▶ Provided information:
——

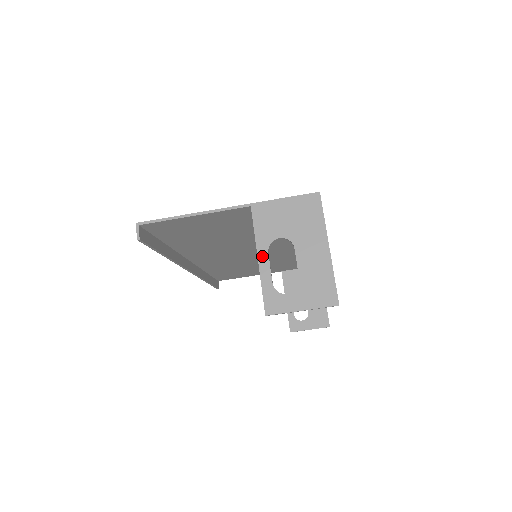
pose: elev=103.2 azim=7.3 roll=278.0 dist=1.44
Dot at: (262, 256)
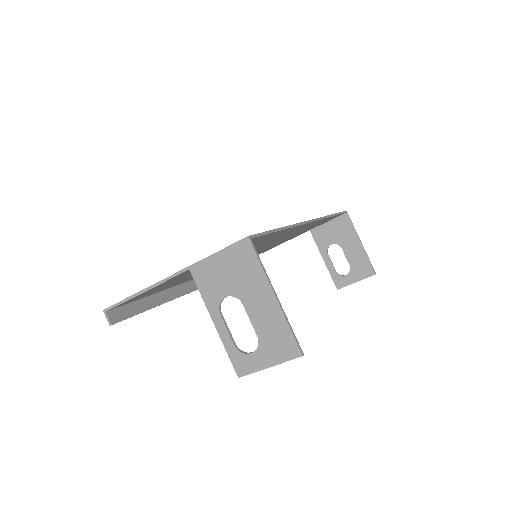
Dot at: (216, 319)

——

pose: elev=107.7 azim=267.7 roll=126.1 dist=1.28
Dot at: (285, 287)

——

▶ Problem statement:
Format the records from the line with "pose: elev=103.2 azim=7.3" to the line with "Dot at: (216, 319)", both included, as a JSON list of strings with one string per line. Leave out blank lines and the pictures.

▶ Answer to the task:
[
  "pose: elev=103.2 azim=7.3 roll=278.0 dist=1.44",
  "Dot at: (262, 256)",
  "Dot at: (216, 319)"
]